Common Name: Greek Oregano/Oregano
Scientific Name: Origanum Vulgare
Scientific Background: This fantastic plant belongs to the family of Lamiaceae, the genus of Origanum, and the species of O. Vulgare. Oregano also has medicinal properties. These properties include antibacterial, anti-inflammatory, cancer protection, cold, acne, dandruff, and others. Oregano is also a rich source of vitamin K.
Hardiness Zones: Oregano is native to Eurasia and the Mediterranean areas. The U.S. growing regions for Greek Oregano are in Alabama, Arizona, Arkansas, California, Colorado, Connecticut, Florida, Georgia, Hawaii, Illinois, Kentucky, Louisiana, Massachusetts, Minnesota, Missouri, Nevada, New Jersey, New York, North Carolina, Ohio, Oklahoma, Pennsylvania, South Carolina, South Dakota, Texas, Utah, Virginia, Washington, West Virginia, and Wisconsin.
Blooms/Foliage: Greek Oregano has an attractive dark green foliage and is strongly aromatic. The blooms of Greek Oregano are white and are also fragrant.
Growth Habit: This type of oregano can grow anywhere from 8″-24″ tall and about 1′ wide.
Exposure: Oregano plants enjoy being planted in areas of a garden that receive full sunlight or partial shade.
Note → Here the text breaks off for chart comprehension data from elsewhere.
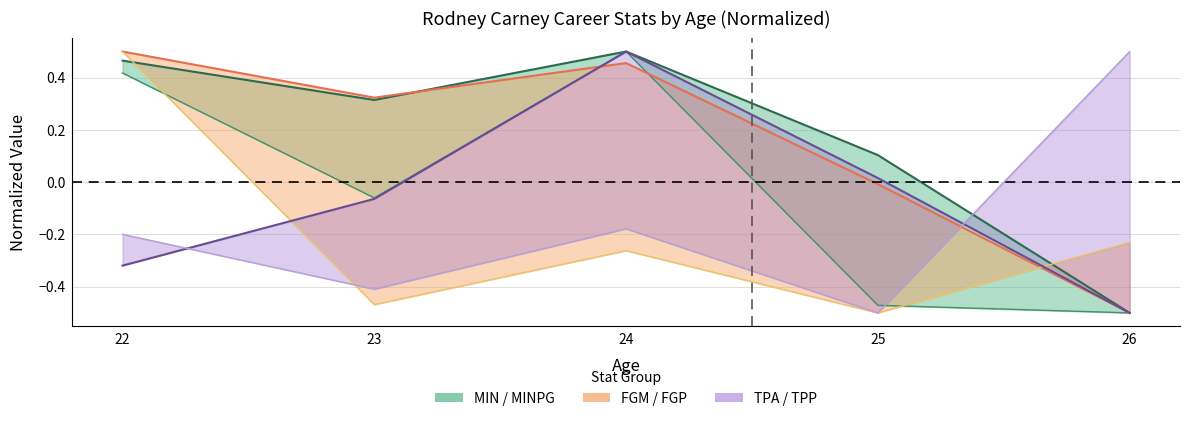

What is the sum of the TPP values at 24 and 26?

0.3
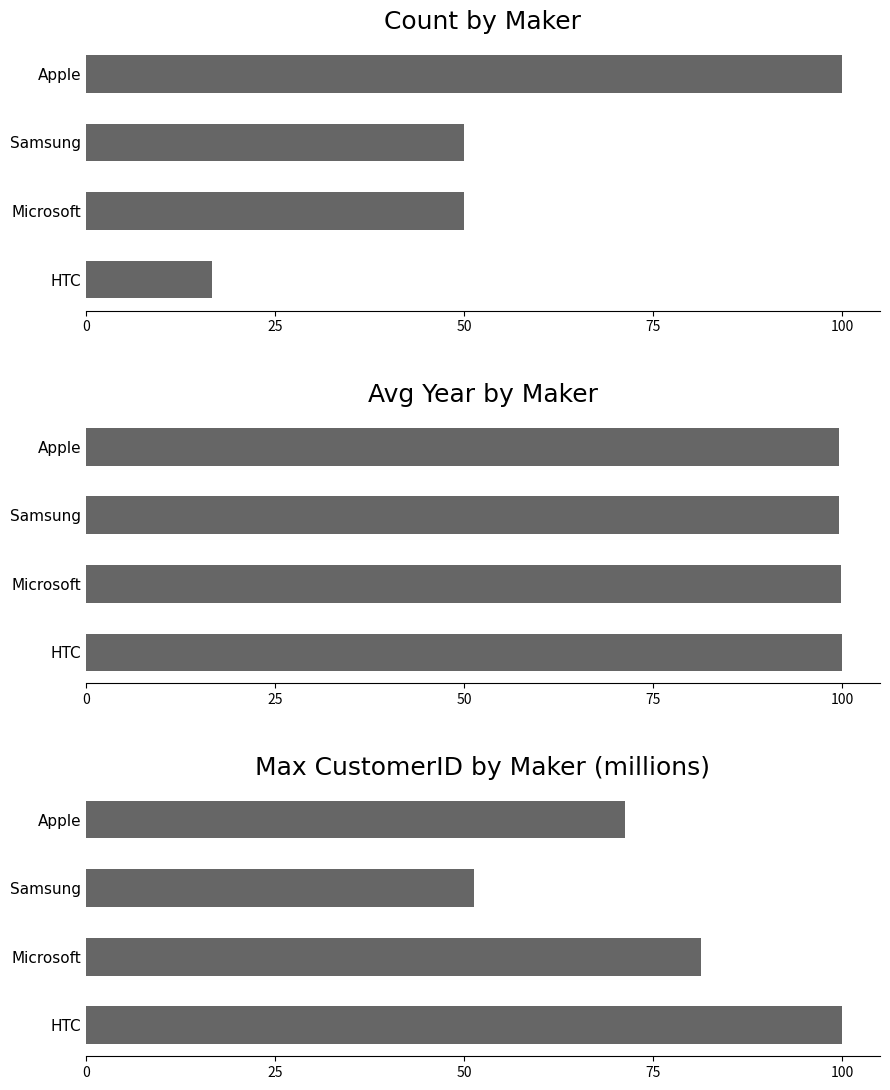

Between Apple and Samsung, which series saw the biggest shift?

Count by Maker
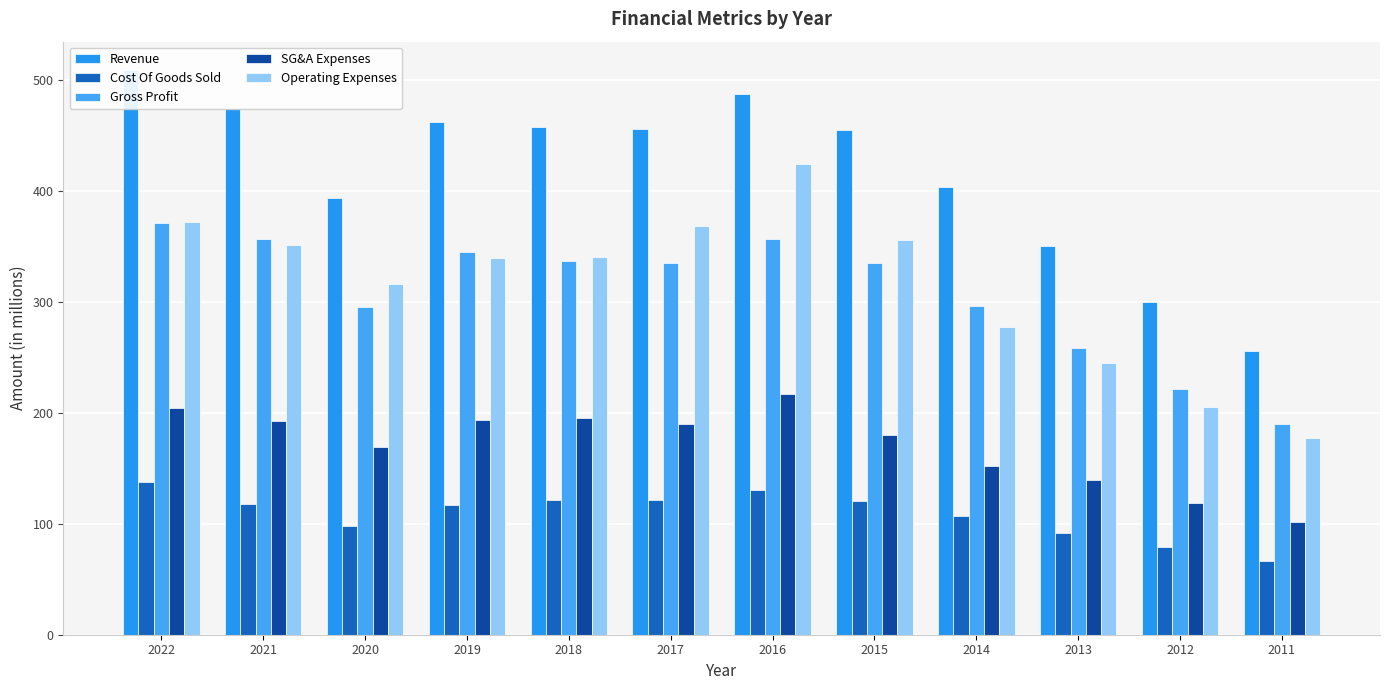

Reading left to right, what are all the values shown in this chart?

Revenue: 2022=509.5	2021=475.2	2020=393.7	2019=462.4	2018=457.8	2017=456.5	2016=487.5	2015=455.5	2014=403.7	2013=350.9	2012=300.4	2011=256.1
Cost Of Goods Sold: 2022=137.9	2021=117.9	2020=97.7	2019=117.2	2018=121.1	2017=121.5	2016=130.6	2015=120.5	2014=107.2	2013=91.9	2012=79.0	2011=66.4
Gross Profit: 2022=371.6	2021=357.3	2020=296.0	2019=345.2	2018=336.7	2017=335.0	2016=356.8	2015=335.0	2014=296.5	2013=259.0	2012=221.4	2011=189.6
SG&A Expenses: 2022=204.9	2021=193.2	2020=169.3	2019=194.0	2018=195.8	2017=189.9	2016=216.9	2015=180.4	2014=151.9	2013=139.9	2012=118.5	2011=101.9
Operating Expenses: 2022=372.5	2021=351.4	2020=316.0	2019=339.8	2018=340.5	2017=368.9	2016=424.4	2015=356.1	2014=277.6	2013=244.8	2012=205.4	2011=177.6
Water: Oregano planters should keep the soil that their oregano is planted in consistently moist but be sure that they do not allow the plant to become water logged by allowing good water drainage.
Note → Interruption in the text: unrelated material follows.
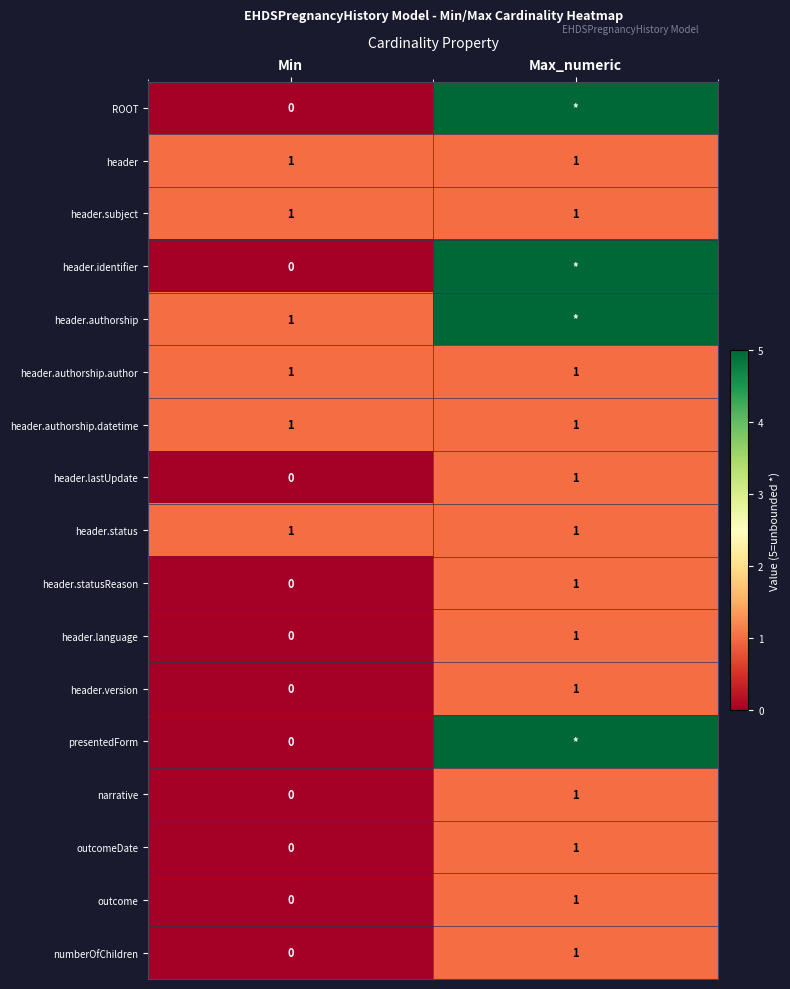

True or false: header.authorship.author has a value of 2 at Min.

False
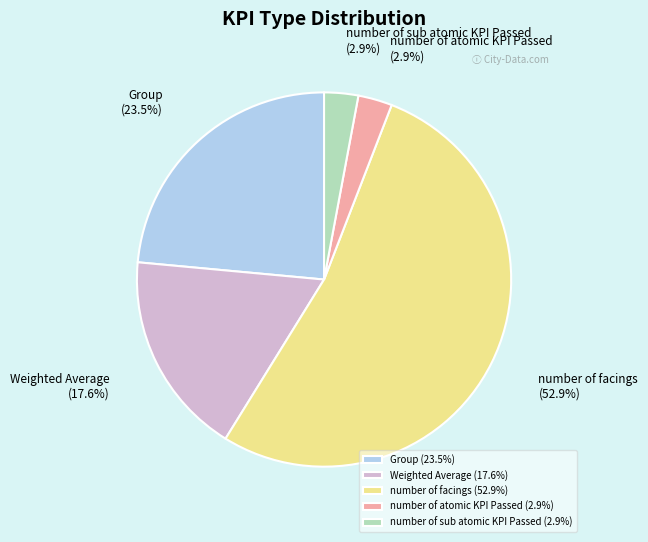

What percentage is NOT represented by number of sub atomic KPI Passed?

97.1%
Spread: Allow 12″-18″ of space in between each oregano plant for best growth.
Soil: Oregano plants should be planted in soils with a neutral pH level or in a soil with an alkaline pH level.
Potential Handling Dangers: This plant may cause a skin irritation or rash. Some may be allergic to oregano and if so, it will cause an allergic reaction.
Potential Plant Dangers: Pest threats to your oregano plants include spider mites and aphids. Root rot is also a common problem for oregano that does not receive enough drainage.
Helpful Tips: Consider using this herb when making homemade pizzas to add a fresh and healthful taste to the dish! For best taste, harvest right before flowering starts. After harvesting, the leaves can be dried for better taste.